** LIST OF TASKS **
A - Answer these questions about the passage on Java times of day and durations:
(i) When SimpleDateFormat parses only a time, what day does it default to?
(ii) What package name do the ThreeTen Backport classes use?
(iii) Which call computes the duration from the start and end values?
B - Extend the passage on Java times of day and durations, starting after its final sentence.

** SUPPLIED PASSAGE **
'''
Am I parsing the values correctly?
If my calculations are a little off when adding and subtracting the long values. When I convert the values back to Date format will there be a drastic difference in the expected value?
As explained in your other question, don't mistake those 2 different concepts:
a time of the day: it represents a specific point of a day, such as 10 AM or 14:45:50
a duration: it represents an amount of time, such as "1 hour and 10 minutes" or "2 years, 3 months and 4 days". The duration doesn't tell you when it starts or ends ("1 hour and 10 minutes" relative to what?), it's not attached to a chronology, it doesn't correspond to a specific point in the timeline. It's just the amount of time, by itself.
In your input, you have:
(start)14:26:12,(end)14:27:19,(duration)00:01:07
The start and end represents times of the day, and the duration represents the amount of time. SimpleDateFormat is designed to work with dates and times of the day, but not with durations. Treating the duration as a time of the day might work, but it's a hack as explained in this answer.
Another problem is that when SimpleDateFormat parses only a time, it defaults the day to January 1st 1970 at the JVM default timezone, leading to all the strange results you see. Unfortunately there's no way to avoid that, as java.util.Date works with full timestamps. A better alternative is to use the new date/time API.
As in your other question you're using Java 8, I'm assuming you can also use it here (but if you're using Java <= 7, you can use the ThreeTen Backport, a great backport for Java 8's new date/time classes. The only difference is the package names (in Java 8 is java.time and in ThreeTen Backport (or Android's ThreeTenABP) is org.threeten.bp), but the classes and methods names are the same).
As you're working only with times, there's no need to consider date fields (day/month/year), we can use a LocalTime instead. You can parse the strings directly, because they are in ISO861 compliant format:
LocalTime start = LocalTime.parse("14:26:12");
LocalTime end = LocalTime.parse("14:27:19");
Unfortunately there are no built-in parsers for a duration, so you'll have to parse it manually:
// parse the duration manually
String[] parts = "00:01:07".split(":");
Duration d = Duration
// get hours
.ofHours(Long.parseLong(parts[0]))
// plus minutes
.plusMinutes(Long.parseLong(parts[1]))
// plus seconds
.plusSeconds(Long.parseLong(parts[2]));
Another alternative is to remove the durations from your input (or ignore them) and calculate it using the start and end:
Duration d = Duration.between(start, end);
Both will give you a duration of 1 minute and 7 seconds.
'''
** ENTRIES **
'''
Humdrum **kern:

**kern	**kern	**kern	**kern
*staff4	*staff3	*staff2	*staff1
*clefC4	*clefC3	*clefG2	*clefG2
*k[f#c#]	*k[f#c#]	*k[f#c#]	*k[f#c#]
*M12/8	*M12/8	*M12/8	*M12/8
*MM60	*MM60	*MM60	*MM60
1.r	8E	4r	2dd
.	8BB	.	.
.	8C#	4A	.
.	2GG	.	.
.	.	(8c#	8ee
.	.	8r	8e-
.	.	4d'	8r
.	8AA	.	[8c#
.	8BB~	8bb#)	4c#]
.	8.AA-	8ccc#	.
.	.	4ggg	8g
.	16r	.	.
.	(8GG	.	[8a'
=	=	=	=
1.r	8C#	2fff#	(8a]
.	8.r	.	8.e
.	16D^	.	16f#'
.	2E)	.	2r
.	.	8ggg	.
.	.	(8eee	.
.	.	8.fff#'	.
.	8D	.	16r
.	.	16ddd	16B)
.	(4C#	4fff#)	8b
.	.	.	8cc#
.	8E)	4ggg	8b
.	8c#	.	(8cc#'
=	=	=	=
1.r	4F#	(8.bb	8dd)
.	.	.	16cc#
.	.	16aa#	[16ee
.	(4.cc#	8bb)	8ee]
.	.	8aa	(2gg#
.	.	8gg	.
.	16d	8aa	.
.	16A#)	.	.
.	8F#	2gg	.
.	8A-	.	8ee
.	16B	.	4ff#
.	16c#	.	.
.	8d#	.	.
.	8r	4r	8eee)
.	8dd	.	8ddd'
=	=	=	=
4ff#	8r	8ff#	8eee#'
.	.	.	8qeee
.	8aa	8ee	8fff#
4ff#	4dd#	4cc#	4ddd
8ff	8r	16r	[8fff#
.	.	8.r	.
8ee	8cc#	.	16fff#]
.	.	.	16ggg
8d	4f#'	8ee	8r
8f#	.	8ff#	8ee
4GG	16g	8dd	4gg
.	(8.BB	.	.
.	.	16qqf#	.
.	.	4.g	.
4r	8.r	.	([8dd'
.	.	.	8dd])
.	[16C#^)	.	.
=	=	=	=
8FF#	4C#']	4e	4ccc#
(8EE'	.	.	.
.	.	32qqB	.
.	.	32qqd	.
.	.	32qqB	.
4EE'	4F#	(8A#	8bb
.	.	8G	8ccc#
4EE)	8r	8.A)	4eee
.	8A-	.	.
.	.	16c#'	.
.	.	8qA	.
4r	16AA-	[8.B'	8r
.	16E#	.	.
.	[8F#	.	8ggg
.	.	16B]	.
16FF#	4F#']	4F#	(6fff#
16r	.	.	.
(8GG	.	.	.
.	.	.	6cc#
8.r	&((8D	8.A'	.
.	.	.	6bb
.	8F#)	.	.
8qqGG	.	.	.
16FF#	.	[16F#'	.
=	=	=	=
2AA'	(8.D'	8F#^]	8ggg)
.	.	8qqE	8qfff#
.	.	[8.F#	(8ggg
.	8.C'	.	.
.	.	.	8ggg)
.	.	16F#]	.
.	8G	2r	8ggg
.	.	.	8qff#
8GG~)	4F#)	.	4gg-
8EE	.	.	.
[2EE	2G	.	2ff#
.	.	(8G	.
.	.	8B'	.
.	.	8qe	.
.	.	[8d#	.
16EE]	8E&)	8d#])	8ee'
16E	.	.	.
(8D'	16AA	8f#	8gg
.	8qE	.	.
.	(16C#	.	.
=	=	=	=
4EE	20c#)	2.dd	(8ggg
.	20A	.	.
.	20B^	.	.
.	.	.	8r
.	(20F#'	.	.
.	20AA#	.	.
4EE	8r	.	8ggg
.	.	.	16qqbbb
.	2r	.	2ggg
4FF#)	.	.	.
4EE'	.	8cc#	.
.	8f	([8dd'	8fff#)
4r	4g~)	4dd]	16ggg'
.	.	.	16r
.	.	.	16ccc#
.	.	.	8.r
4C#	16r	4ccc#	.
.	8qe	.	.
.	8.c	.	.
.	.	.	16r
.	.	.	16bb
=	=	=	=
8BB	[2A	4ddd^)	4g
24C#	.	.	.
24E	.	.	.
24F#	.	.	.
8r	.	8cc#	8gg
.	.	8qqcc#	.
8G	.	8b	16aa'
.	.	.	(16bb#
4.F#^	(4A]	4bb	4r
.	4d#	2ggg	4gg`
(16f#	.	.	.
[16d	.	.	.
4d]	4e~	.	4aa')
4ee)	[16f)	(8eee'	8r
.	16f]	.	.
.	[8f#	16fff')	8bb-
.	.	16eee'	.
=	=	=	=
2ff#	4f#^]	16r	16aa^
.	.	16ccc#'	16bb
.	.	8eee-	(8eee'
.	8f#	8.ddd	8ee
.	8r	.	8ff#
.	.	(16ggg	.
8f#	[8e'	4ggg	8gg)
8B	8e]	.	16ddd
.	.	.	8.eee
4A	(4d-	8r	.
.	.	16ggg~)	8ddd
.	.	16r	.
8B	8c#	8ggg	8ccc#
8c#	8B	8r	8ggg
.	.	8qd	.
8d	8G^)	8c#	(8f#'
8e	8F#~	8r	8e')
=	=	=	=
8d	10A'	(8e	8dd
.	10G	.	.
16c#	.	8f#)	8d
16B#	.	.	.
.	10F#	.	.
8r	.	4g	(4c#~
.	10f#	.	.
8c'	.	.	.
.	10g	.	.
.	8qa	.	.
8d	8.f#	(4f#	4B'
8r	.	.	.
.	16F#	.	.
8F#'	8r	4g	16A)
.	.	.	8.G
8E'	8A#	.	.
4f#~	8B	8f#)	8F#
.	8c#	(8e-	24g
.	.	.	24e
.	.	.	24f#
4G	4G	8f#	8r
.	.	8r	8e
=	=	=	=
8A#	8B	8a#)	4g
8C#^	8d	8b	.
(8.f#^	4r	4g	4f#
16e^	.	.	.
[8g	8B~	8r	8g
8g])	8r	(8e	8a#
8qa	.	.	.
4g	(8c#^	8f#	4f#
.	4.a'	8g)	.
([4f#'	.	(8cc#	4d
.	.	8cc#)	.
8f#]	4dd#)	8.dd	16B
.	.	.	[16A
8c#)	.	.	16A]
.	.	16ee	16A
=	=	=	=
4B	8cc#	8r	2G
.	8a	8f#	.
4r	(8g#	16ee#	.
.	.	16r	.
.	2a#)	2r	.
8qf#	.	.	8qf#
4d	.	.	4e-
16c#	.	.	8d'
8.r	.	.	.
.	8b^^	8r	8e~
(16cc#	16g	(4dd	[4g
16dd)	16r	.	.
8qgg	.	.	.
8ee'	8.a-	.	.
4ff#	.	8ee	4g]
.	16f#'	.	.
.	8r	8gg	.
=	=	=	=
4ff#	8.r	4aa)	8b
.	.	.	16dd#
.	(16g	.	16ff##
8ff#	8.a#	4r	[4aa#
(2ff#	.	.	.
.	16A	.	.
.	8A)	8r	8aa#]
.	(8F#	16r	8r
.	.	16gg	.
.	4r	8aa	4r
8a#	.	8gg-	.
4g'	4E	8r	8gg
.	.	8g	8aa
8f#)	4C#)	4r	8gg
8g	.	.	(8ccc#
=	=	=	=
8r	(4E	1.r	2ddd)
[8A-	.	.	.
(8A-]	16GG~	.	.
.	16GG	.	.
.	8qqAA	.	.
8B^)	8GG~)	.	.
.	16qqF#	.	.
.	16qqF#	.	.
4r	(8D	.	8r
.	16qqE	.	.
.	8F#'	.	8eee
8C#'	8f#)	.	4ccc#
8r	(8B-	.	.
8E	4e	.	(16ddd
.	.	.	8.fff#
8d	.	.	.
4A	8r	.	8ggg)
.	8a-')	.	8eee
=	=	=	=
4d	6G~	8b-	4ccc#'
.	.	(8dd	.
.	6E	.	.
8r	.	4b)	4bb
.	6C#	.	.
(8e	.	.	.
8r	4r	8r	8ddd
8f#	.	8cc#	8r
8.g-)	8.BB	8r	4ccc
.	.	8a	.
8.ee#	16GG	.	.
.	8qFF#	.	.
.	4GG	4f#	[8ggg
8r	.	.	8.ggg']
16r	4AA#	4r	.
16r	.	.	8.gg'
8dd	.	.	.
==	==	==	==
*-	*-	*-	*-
'''
** TASK RESPONSES **
A -
(i) January 1st 1970, at the JVM default timezone.
(ii) org.threeten.bp
(iii) Duration.between(start, end)

B -
My suggestion is to change the DependencyDownTime to store start and end as LocalTime objects, and the duration as a Duration object. With this, your algorithm would be like this:
Duration total = Duration.ZERO;
for (...) {
LocalTime curStart = ...
LocalTime curEnd = ...
LocalTime nextStart = ...
LocalTime nextEnd = ...
if (total.toMillis() == 0) {
duration = dts.getDuration();
}
if (curStart.equals(nextStart) && curEnd.isBefore(nextEnd)) {
total = total.plus(Duration.between(curEnd, nextEnd));
} else if (nextStart.isAfter(curEnd)) {
total = total.plus(downTimes.get(i).getDuration());
} else if (curStart.isBefore(nextStart) && curEnd.isAfter(nextStart)) {
total = total.plus(Duration.between(curEnd, nextEnd));
} else if (curEnd.equals(nextStart)) {
total = total.plus(downTimes.get(i).getDuration());
}
i++;
if (i == downTimes.size()) {
// assuming you want the duration as a total of milliseconds
componentDTimeMap.put(application, total.toMillis());
return;
}
}
You can either store the Duration object, or the respective value of milliseconds. Don't try to transform it to a Date, because a date is not designed nor supposed to work with durations. You can adapt this code to format a duration if you want (unfortunately there are no native formatters for durations).
Limitations
The code above assumes that all start and end times are in the same day. But if you have start at 23:50 and end at 00:10, should the duration be 20 minutes?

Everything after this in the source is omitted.